- DATA PROVIDED:
== Segment start ==

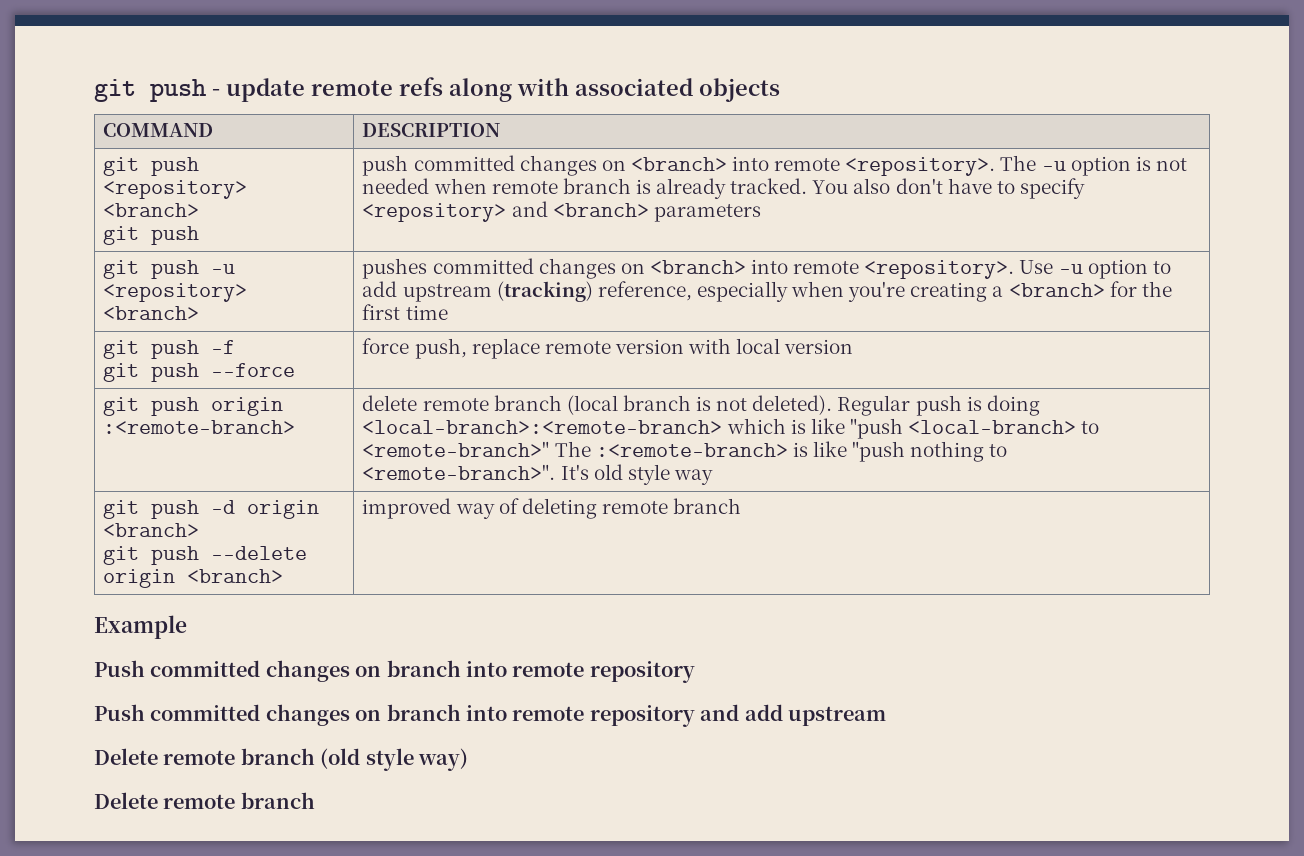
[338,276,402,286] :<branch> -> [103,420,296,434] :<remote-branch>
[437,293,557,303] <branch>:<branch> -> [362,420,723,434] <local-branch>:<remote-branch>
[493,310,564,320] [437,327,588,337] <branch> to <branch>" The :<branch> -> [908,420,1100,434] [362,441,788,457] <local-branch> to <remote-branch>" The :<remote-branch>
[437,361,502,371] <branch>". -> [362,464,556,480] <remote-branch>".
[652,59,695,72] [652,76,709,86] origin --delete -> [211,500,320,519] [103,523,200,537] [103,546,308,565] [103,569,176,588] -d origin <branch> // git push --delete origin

== Segment end ==

Repeat the data word for word. Skip the pictures.

[338,276,402,286] :<branch> -> [103,420,296,434] :<remote-branch>
[437,293,557,303] <branch>:<branch> -> [362,420,723,434] <local-branch>:<remote-branch>
[493,310,564,320] [437,327,588,337] <branch> to <branch>" The :<branch> -> [908,420,1100,434] [362,441,788,457] <local-branch> to <remote-branch>" The :<remote-branch>
[437,361,502,371] <branch>". -> [362,464,556,480] <remote-branch>".
[652,59,695,72] [652,76,709,86] origin --delete -> [211,500,320,519] [103,523,200,537] [103,546,308,565] [103,569,176,588] -d origin <branch> // git push --delete origin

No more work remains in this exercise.